The heat transfer rate is : 30.3  Btu/h .

ILLUSTRATIVE EXAMPLE 14.16, Page number: 276

In [17]:
#Variable declaration:
hw = 200.0                      #Water heat coefficient (Btu/h.ft^2.°F)
ho = 50.0                       #Oil heat coefficient (Btu/h.ft^2.°F)
hf = 1000.0                     #Fouling heat coefficient (Btu/h.ft^2.°F)
DTlm = 90.0                     #Log mean temperature difference (°F)
A = 15.0                        #Area of wall (ft^2)

#Calculation:
X = 1.0/hw+1.0/ho+1.0/hf        #Equation 14.34 for constant A
U = 1.0/X                       #Overall heat coeffocient (Btu/h.ft^2.°F)
Q = U*A*DTlm                    #Heat transfer rate (Btu/h)

#Result:
print "The heat transfer rate is :",round(Q,-1)," Btu/h ."
The heat transfer rate is : 51920.0  Btu/h .

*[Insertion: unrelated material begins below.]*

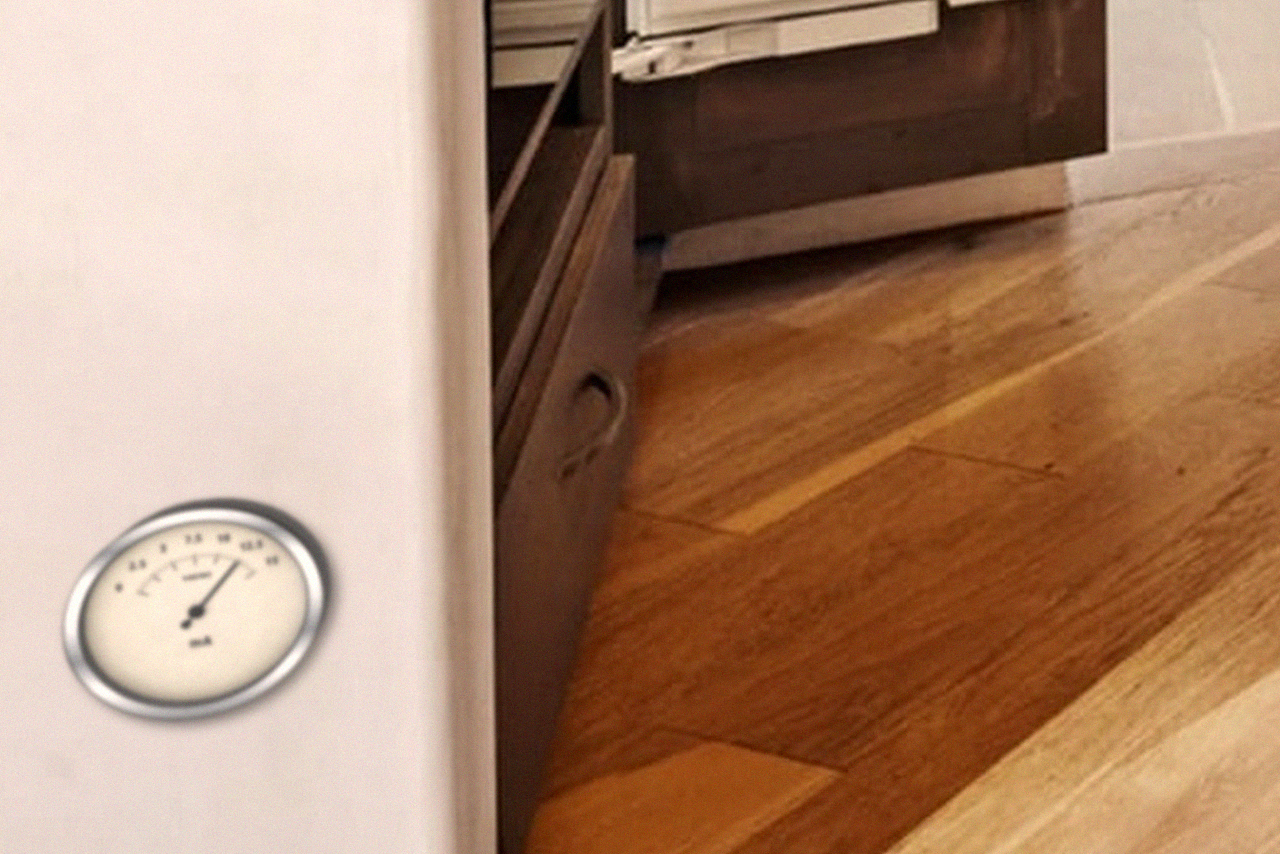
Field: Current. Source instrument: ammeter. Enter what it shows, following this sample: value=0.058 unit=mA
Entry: value=12.5 unit=mA
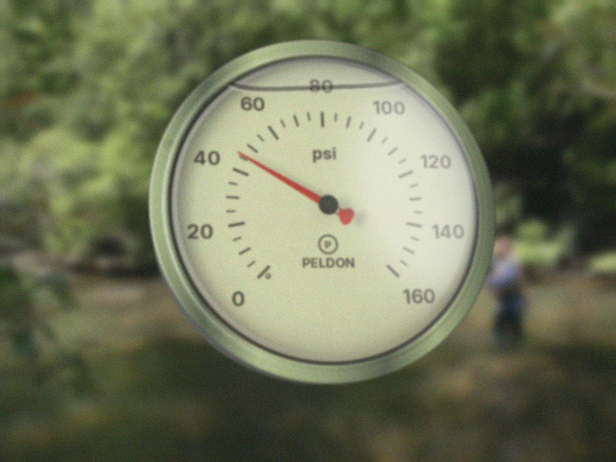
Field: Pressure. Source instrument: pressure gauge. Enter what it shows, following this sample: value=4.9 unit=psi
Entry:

ILLUSTRATIVE EXAMPLE 14.17, Page number: 277

In [18]:
from __future__ import division
from sympy import symbols,log,nsolve


#Variable declaration:
T = 80.0                        #Pipe surface temperature (°F)
t1 = 10.0                       #Brine inlet temperature (°F)
DT2 = symbols('DT2')            #Discharge temperature of the brine solution (°F)
m = 20*60                       #Flowrate of brine solution (lb/h)
Cp = 0.99                       #Heat capacity of brine solution (Btu/lb.°F)
U1 = 150                        #Overall heat transfer coefficient at brine solution entrance (Btu/h.ft^2.°F)
U2 = 140                        #Overall heat transfer coefficientat at brine solution exit (Btu/h.ft^2.°F)
A = 2.5                         #Pipe surface area for heat transfer (ft^2)

#Calculation:
DT1 = T-t1                      #Temperature approach at the pipe entrance (°F)
Q = m*Cp*(DT1-DT2)              #Energy balance to the brine solution across the full length of the pipe (Btu/h)
DT1m = (DT1-DT2)/log(DT1/DT2)   #Equation for the LMTD
QQ = A*(U2*DT1-U1*DT2)/log(U2*DT1/U1/DT2)   #Equation for the heat transfer rate (Btu/h)
E = QQ-Q                        #Energy balance equation
R = nsolve([E],[DT2],[1.2])     #
DT = R[0]                       #Log mean temperature difference
t2 = T-DT                       #In discharge temperature of the brine solution (°F)
t2c = 5/9*(t2-32)               #In discharge temperature of the brine solution in °C (c/5 = (F-32)/9)
_Q_ = Q.subs(DT2,DT)            #Heat transfer rate (Btu/h)

#Result:
print "The temperature approach at the brine inlet side is :",round(DT1,1)," °F."
print "Or, the temperature approach at the brine inlet side is :",round(DT1/1.8,1)," °C."
print "The exit temperature of the brine solution is :",round(t2,1)," °F."
print "Or, the exit temperature of the brine solution is :",round((t2-32)/1.8,1)," °C."
print "The rate of heat transfer is :",round(_Q_,-1)," Btu/h."
print "Or, the rate of heat transfer is :",round(_Q_/3.412,-2)," W."
The temperature approach at the brine inlet side is : 70.0  °F.
Or, the temperature approach at the brine inlet side is : 38.9  °C.
The exit temperature of the brine solution is : 28.4  °F.
Or, the exit temperature of the brine solution is : -2.0  °C.
The rate of heat transfer is : 21830.0  Btu/h.
Or, the rate of heat transfer is : 6400.0  W.